**Task prompt:**
Take the lines below from the one with "AUTRES ANNONCES LÉGALES PUBLIÉES EN" through the one with "Meraki 地图视图" and retype them exactly. Include nothing else, and no pictures.

[Dataset excerpts]
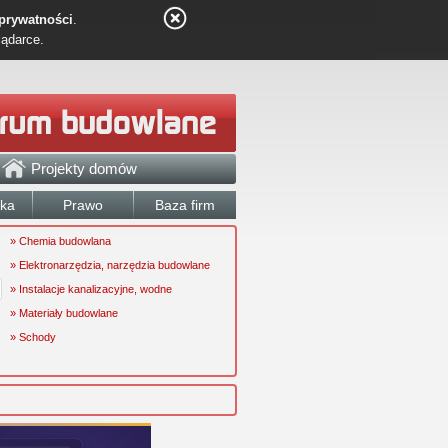
 prywatności
.
lądarce.
Projekty domów
łka
Prawo
Baza firm
» Chemia budowlana
» Elektronarzędzia, narzędzia budowlane
» Instalacje kanalizacyjne, wodne
» Materiały budowlane
» Schody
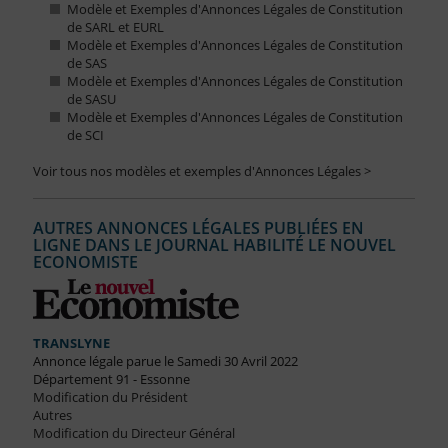
Modèle et Exemples d'Annonces Légales de Constitution
de SARL et EURL
Modèle et Exemples d'Annonces Légales de Constitution
de SAS
Modèle et Exemples d'Annonces Légales de Constitution
de SASU
Modèle et Exemples d'Annonces Légales de Constitution
de SCI
Voir tous nos modèles et exemples d'Annonces Légales >
AUTRES ANNONCES LÉGALES PUBLIÉES EN
LIGNE DANS LE JOURNAL HABILITÉ LE NOUVEL
ECONOMISTE
TRANSLYNE
Annonce légale parue le Samedi 30 Avril 2022
Département 91 - Essonne
Modification du Président
Autres
Modification du Directeur Général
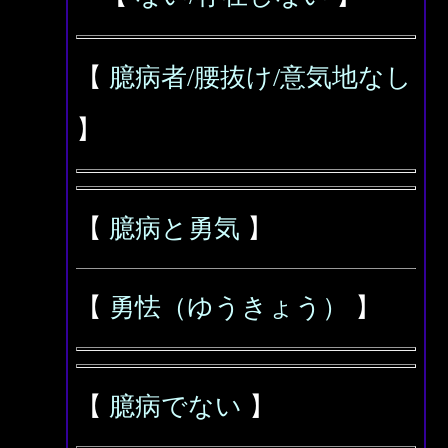
【
臆病者/腰抜け/意気地なし
】
【
臆病と勇気
】
【
勇怯（ゆうきょう）
】
【
臆病でない
】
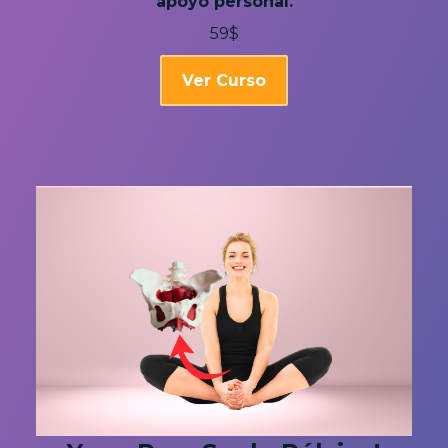
apoyo personal.
59$
Ver Curso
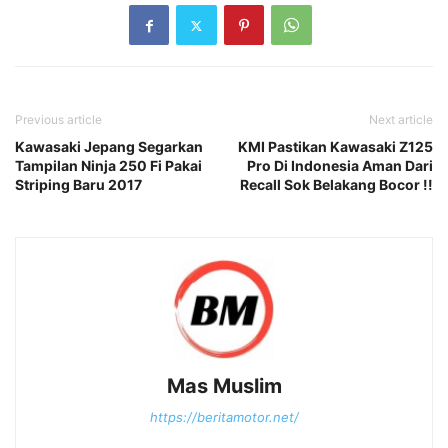
Previous article
Next article
Kawasaki Jepang Segarkan
KMI Pastikan Kawasaki Z125
Tampilan Ninja 250 Fi Pakai
Pro Di Indonesia Aman Dari
Striping Baru 2017
Recall Sok Belakang Bocor !!
Mas Muslim
https://beritamotor.net/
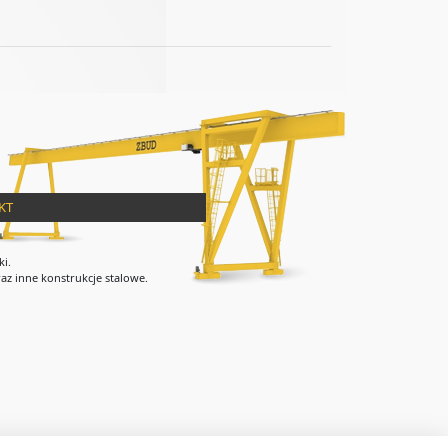
KT
ki.
az inne konstrukcje stalowe.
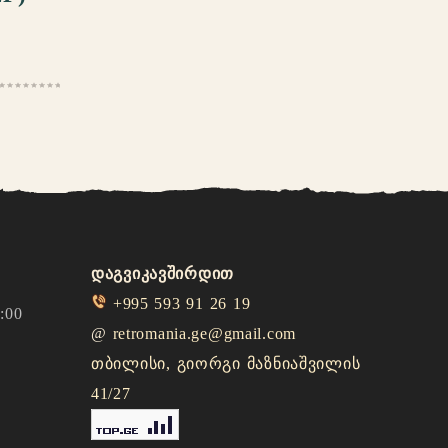
დაგვიკავშირდით
+995 593 91 26 19
:00
@
retromania.ge@gmail.com
თბილისი, გიორგი მაზნიაშვილის
41/27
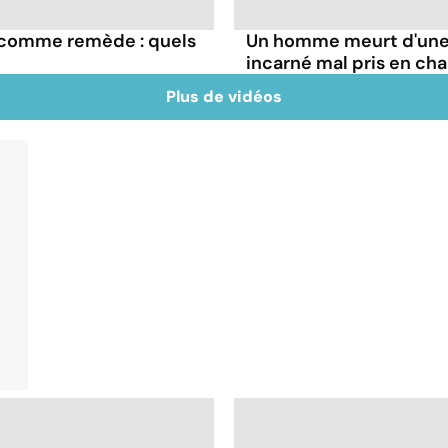
e comme remède : quels
Un homme meurt d'une 
incarné mal pris en ch
Plus de vidéos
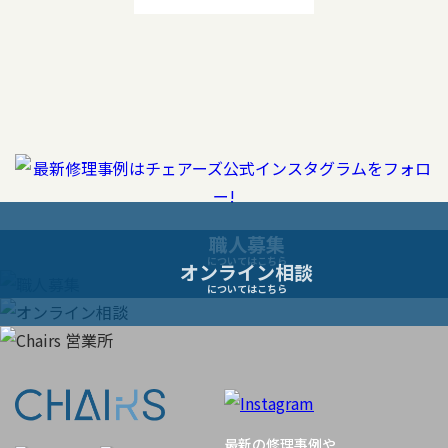
稿
ナ
ビ
ゲ
ー
職人募集
についてはこちら
オンライン相談
シ
についてはこちら
ョ
ン
最新の修理事例や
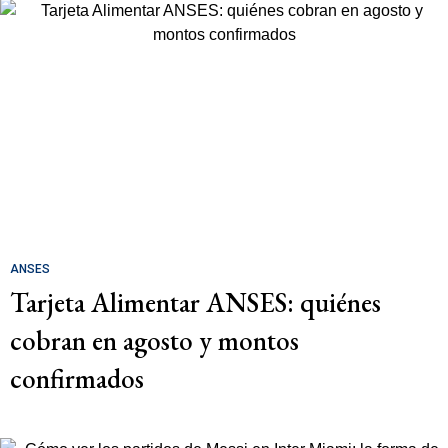
ANSES
Tarjeta Alimentar ANSES: quiénes
cobran en agosto y montos
confirmados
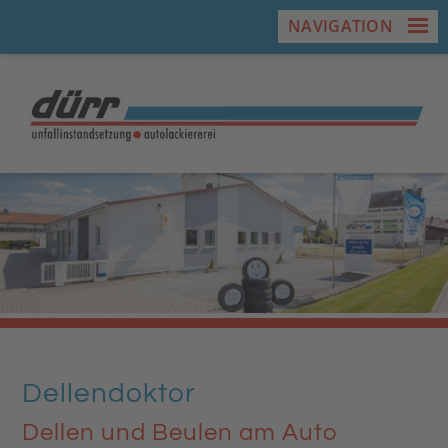
NAVIGATION
Dellendoktor
Dellen und Beulen am Auto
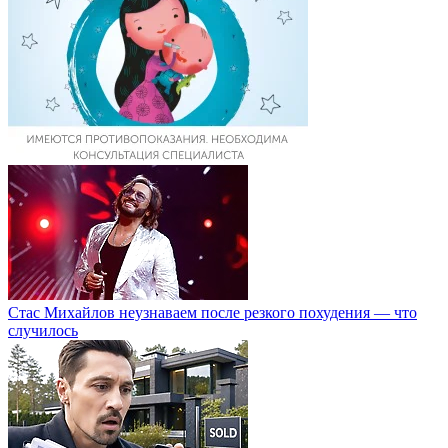
Стас Михайлов неузнаваем после резкого похудения — что
случилось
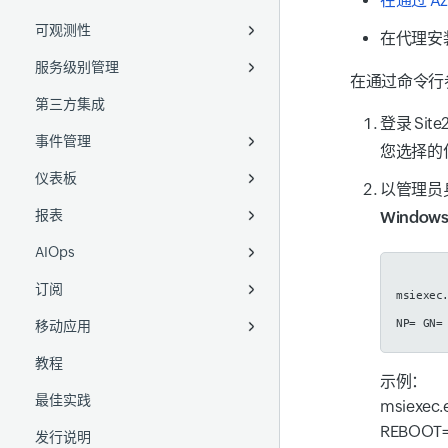
在通过 Az
可观测性
日志采集
移动 APM
备份监控
NetFlow
Ruby agent
AWS Control Tower
通过管理组使用自定义应用程序
项目监控
配置规则
华为云
Docker
自定义服务器脚本
SSH
DaemonSets
在代理安
服务级别管理
插件集成
数据库
网络配置管理
统一映射
Python agent
AWS IAM Identity Center
现有应用程序
Google Cloud 组织监控
本地文件
DigitalOcean
带托盘图标的 AD
Azure VM Extension
Helm chart
在通过命令行
第三方集成
移动网络轮询器
插件集成
SDN 和 SD-WAN
OpenAI 可观测性
SLA
数据导出器
委派管理员
远程文件
即装即用插件
Akamai
分布式追踪
System Center 配置管理器
Google Cloud
Sidecar 容器
登录 Sit
(SCCM)
事件管理
OpenTelemetry
Cisco IPSLA
SLO
Windows 事件日志
Linux 自定义插件
AWS
Cisco Meraki
应用依赖映射
Digital Ocean
GKE Autopilot
您选择的
ManageEngine Endpoint
仪表板
添加监视器
无线局域网控制器 (WLC)
SLI
计划维护
Amazon S3
Windows 自定义插件
Azure
Cisco ACI
WAN RTT
拓扑图
添加 SLO
Amazon Machine Image
Openshift
Central
以管理员
报表
IPAM
告警
自定义仪表板
AWS Lambda
GCP
VMware VeloCloud
VoIP
二层网络图
了解 SLO 概念
AWS Elastic Beanstalk
VMware Tanzu
Window
AIOps
告警日志
运营仪表板
监视器报表
Azure Functions
OCI
Meraki 地图视图
SLO 指标
ManageEngine Endpoint
Central
订阅
监视器组报表
异常检测
从 GCP 转发日志
msiexec
NP=
GN=
移动应用
立即轮询报表
预测
许可证使用摘要
从 Cisco 交换机采集日志
教程
中断报表
事件关联
Android
日志采集器
示例：
最佳实践
自定义报表
GenAI 功能
iOS
Logstash
msiexec.
REBOOT=R
发行说明
FQDN 报表
MCP Server
Fluentd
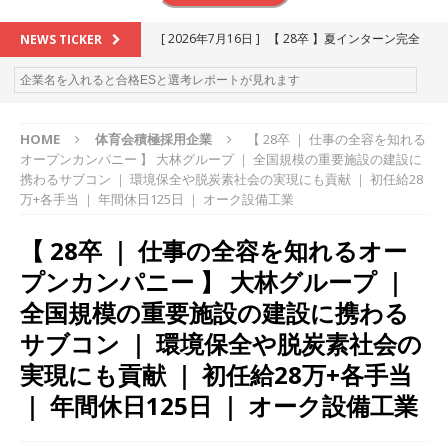
[ 2026年7月16日 ]
【 28卒 】夏インターン完全
NEWS TICKER
攻略セミナー ｜ 予約フォーム
お勧めイベン
ト
HOME
体育会積極採用企業
【 28卒 ｜ 仕事の全容を知れる
[ 2026年6月13日 ]
≪ 27卒 ≫アスキヤリ個人相
オープンカンパニー 】 大林グループ ｜ 全国規模の重要施設の建設に
談｜予約フォーム
お勧めイベント
携わるサブコン ｜ 環境保全や脱炭素社会の実現にも貢献 ｜ 初任給28
万+各手当 ｜ 年間休日125日 ｜ オーク設備工業
[ 2026年5月17日 ]
≪ 2027卒 ≫ 今すぐ受けられ
【 28卒 ｜ 仕事の全容を知れるオー
る優良企業一覧（26社）
体育会積極採用企業
プンカンパニー 】 大林グループ ｜
[ 2026年5月16日 ]
【 2028卒 】 今すぐ受けられ
全国規模の重要施設の建設に携わる
る優良企業一覧（18社）
体育会積極採用企業
サブコン ｜ 環境保全や脱炭素社会の
[ 2026年5月15日 ]
【 28卒 ｜ カプコンが体育会
実現にも貢献 ｜ 初任給28万+各手当
学生を求めアスキヤリ限定イベント開催!! 】 世界
｜ 年間休日125日 ｜ オーク設備工業
230以上の国・地域で愛される日本屈指のゲーム
メーカー ｜ 9期連続の最高益・11期連続の10%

**Exercise output:**
AUTRES ANNONCES LÉGALES PUBLIÉES EN
LIGNE DANS LE JOURNAL HABILITÉ LE NOUVEL
ECONOMISTE
TRANSLYNE
Annonce légale parue le Samedi 30 Avril 2022
Département 91 - Essonne
Modification du Président
Autres
Modification du Directeur Général
【
臆病者/腰抜け/意気地なし
】
【
臆病と勇気
】
【
勇怯（ゆうきょう）
】
【
臆病でない
】
apoyo personal.
59$
Ver Curso
Previous article
Next article
Kawasaki Jepang Segarkan
KMI Pastikan Kawasaki Z125
Tampilan Ninja 250 Fi Pakai
Pro Di Indonesia Aman Dari
Striping Baru 2017
Recall Sok Belakang Bocor !!
Mas Muslim
https://beritamotor.net/
KT
ki.
az inne konstrukcje stalowe.
დაგვიკავშირდით
+995 593 91 26 19
:00
@
retromania.ge@gmail.com
თბილისი, გიორგი მაზნიაშვილის
41/27
e comme remède : quels
Un homme meurt d'une 
incarné mal pris en ch
Plus de vidéos
稿
ナ
ビ
ゲ
ー
職人募集
についてはこちら
オンライン相談
シ
についてはこちら
ョ
ン
最新の修理事例や
ANSES
Tarjeta Alimentar ANSES: quiénes
cobran en agosto y montos
confirmados
NAVIGATION
Dellendoktor
Dellen und Beulen am Auto
Стас Михайлов неузнаваем после резкого похудения — что
случилось
在通过 Az
可观测性
日志采集
移动 APM
备份监控
NetFlow
Ruby agent
AWS Control Tower
通过管理组使用自定义应用程序
项目监控
配置规则
华为云
Docker
自定义服务器脚本
SSH
DaemonSets
在代理安
服务级别管理
插件集成
数据库
网络配置管理
统一映射
Python agent
AWS IAM Identity Center
现有应用程序
Google Cloud 组织监控
本地文件
DigitalOcean
带托盘图标的 AD
Azure VM Extension
Helm chart
在通过命令行
第三方集成
移动网络轮询器
插件集成
SDN 和 SD-WAN
OpenAI 可观测性
SLA
数据导出器
委派管理员
远程文件
即装即用插件
Akamai
分布式追踪
System Center 配置管理器
Google Cloud
Sidecar 容器
登录 Sit
(SCCM)
事件管理
OpenTelemetry
Cisco IPSLA
SLO
Windows 事件日志
Linux 自定义插件
AWS
Cisco Meraki
应用依赖映射
Digital Ocean
GKE Autopilot
您选择的
ManageEngine Endpoint
仪表板
添加监视器
无线局域网控制器 (WLC)
SLI
计划维护
Amazon S3
Windows 自定义插件
Azure
Cisco ACI
WAN RTT
拓扑图
添加 SLO
Amazon Machine Image
Openshift
Central
以管理员
报表
IPAM
告警
自定义仪表板
AWS Lambda
GCP
VMware VeloCloud
VoIP
二层网络图
了解 SLO 概念
AWS Elastic Beanstalk
VMware Tanzu
Window
AIOps
告警日志
运营仪表板
监视器报表
Azure Functions
OCI
Meraki 地图视图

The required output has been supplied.